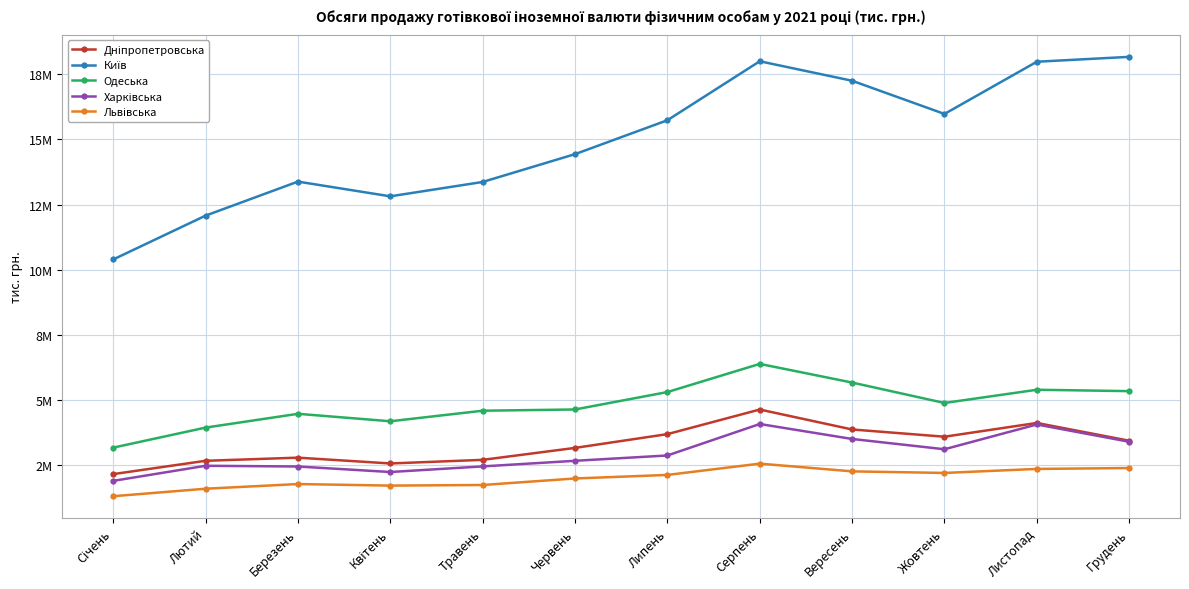

Is the value of Львівська at Грудень greater than the value of Київ at Жовтень?

No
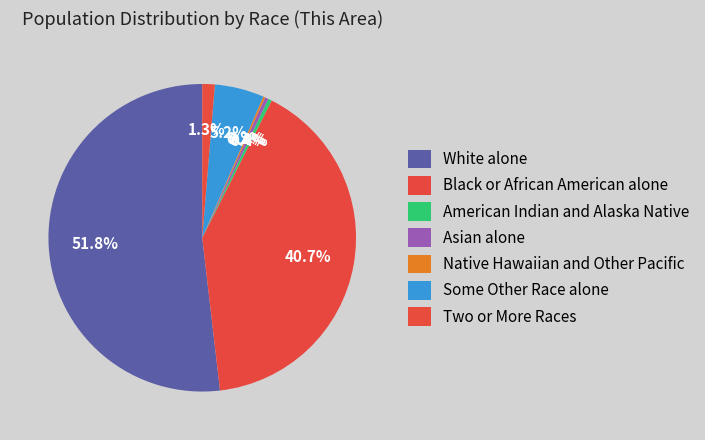

Does White alone account for over 50% of the chart?

Yes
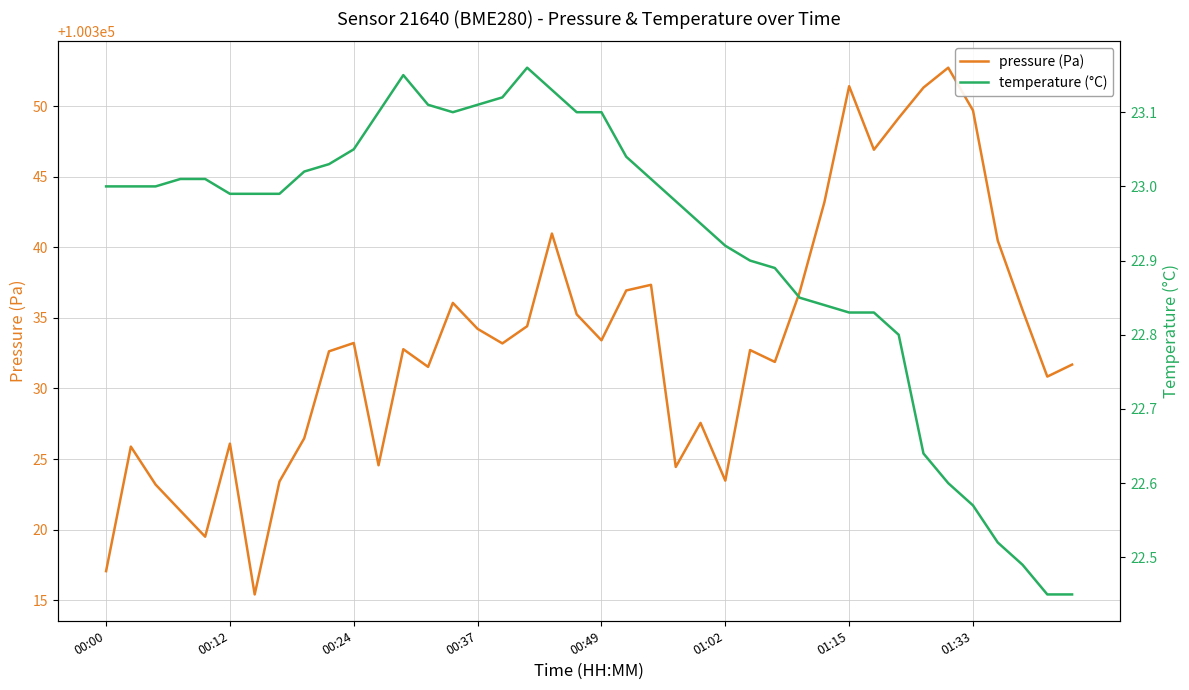

What is the lowest value of the temperature (°C) series?

22.4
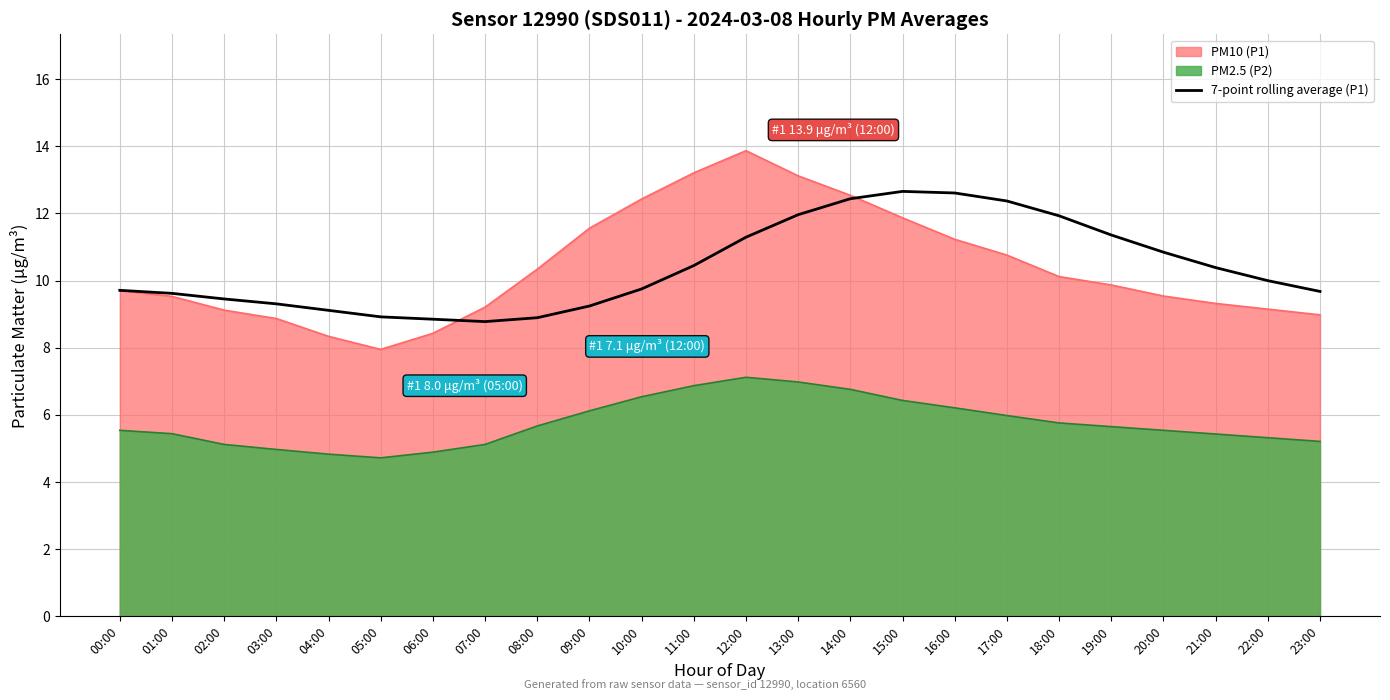

Is the value of 7-point rolling average (P1) at 15:00 greater than the value of PM10 (P1) at 18:00?

Yes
▬▬▬▬▬▬▬▬▬▬
▶ [Action item]:
Report every line above that contains the word "value", copying each such line in full. Case counts.

▶ [Response for this exercise]:
Is the value of Львівська at Грудень greater than the value of Київ at Жовтень?
What is the lowest value of the temperature (°C) series?
Is the value of 7-point rolling average (P1) at 15:00 greater than the value of PM10 (P1) at 18:00?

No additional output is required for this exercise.